- _PASSAGE TO READ_

↓↓↓

IN_COLAB = 'google.colab' in sys.modules
print(f"Running on Colab: {IN_COLAB}")

if IN_COLAB:
    # 1. Install system dependencies (only if needed)
    import shutil
    if not shutil.which('xvfb-run'):
        print("\n[1/5] Installing system dependencies...")
        os.system('apt-get update -qq')
        os.system('apt-get install -qq -y libboost-all-dev libsdl2-dev libopenal-dev xvfb python3-opengl')
    else:
        print("\n[1/5] System dependencies already installed ✓")

    # 2. Install Python packages (only if needed)
    try:
        import vizdoom
        print("[2/5] Python packages already installed ✓")
    except ImportError:
        print("[2/5] Installing Python packages...")
        os.system('pip install -q vizdoom==1.2.4 gymnasium==1.2.3')
        os.system('pip install -q torch torchvision')
        os.system('pip install -q wandb hydra-core omegaconf')
        os.system('pip install -q matplotlib opencv-python numpy')

    # 3. Setup virtual display
    os.system('Xvfb :1 -screen 0 1024x768x24 &')
    os.environ['DISPLAY'] = ':1'
    print("[3/5] Virtual display configured ✓")

↑↑↑

- _INFORMATION PROVIDED_
↓↓↓

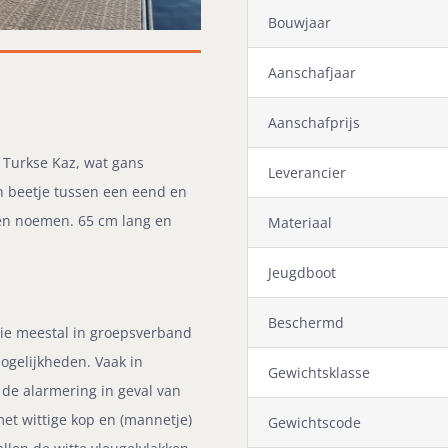
Bouwjaar
Aanschafjaar
Aanschafprijs
 Turkse Kaz, wat gans
Leverancier
n beetje tussen een eend en
en noemen. 65 cm lang en
Materiaal
Jeugdboot
Beschermd
die meestal in groepsverband
ogelijkheden. Vaak in
Gewichtsklasse
de alarmering in geval van
et wittige kop en (mannetje)
Gewichtscode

↑↑↑

- _PROBLEMS TO SOLVE_
a - In the Colab setup code, which version of vizdoom does the script install?
b - Write the next part of the Colab setup code, picking up after its final line.

- _ANSWERS TO THE EXERCISE_
a - Version 1.2.4.

b -
    # 4. Mount Google Drive
    from google.colab import drive
    if not os.path.exists('/content/drive/MyDrive'):
        drive.mount('/content/drive')
    print("[4/5] Google Drive mounted ✓")

    # 5. Setup repository and results
    DRIVE_OUTPUT = '/content/drive/MyDrive/vizdoom-ablation-results'
    REPO_PATH = '/content/vizdoom-ablation'
    os.makedirs(DRIVE_OUTPUT, exist_ok=True)

    if os.path.exists(REPO_PATH):
        # Repo exists - pull latest changes
        print("[5/5] Pulling latest code...")
        os.system(f'cd {REPO_PATH} && git pull')
    else:
        # First time - clone repo
        print("[5/5] Cloning repository...")
        os.system(f'git clone https://github.com/lynxrafu/visdoom-ablation.git {REPO_PATH}')

    os.chdir(REPO_PATH)

    # Link results to Drive (recreate symlink)
    if os.path.exists('results') and not os.path.islink('results'):
        os.system('rm -rf results')
    if not os.path.exists('results'):
        os.symlink(DRIVE_OUTPUT, 'results')

    print(f"\n{'='*50}")
    print(f"✓ Ready! Working directory: {os.getcwd()}")
    print(f"✓ Results saved to: {DRIVE_OUTPUT}")

    # Show existing results
    from pathlib import Path
    runs = list(Path(DRIVE_OUTPUT).glob("**/metadata.json"))
    print(f"✓ Existing runs found: {len(runs)}")
    print(f"{'='*50}")

else:
    DRIVE_OUTPUT = 'results'
    os.makedirs(DRIVE_OUTPUT, exist_ok=True)
    print(f"Local mode - results saved to: {DRIVE_OUTPUT}")

In [None]:
# Skip this cell - handled by ONE-CLICK SETUP above

In [None]:
# Skip this cell - handled by ONE-CLICK SETUP above

---
## 2. Quick Test (~2 minutes)

Verify that ViZDoom environment and agent work correctly before long training runs.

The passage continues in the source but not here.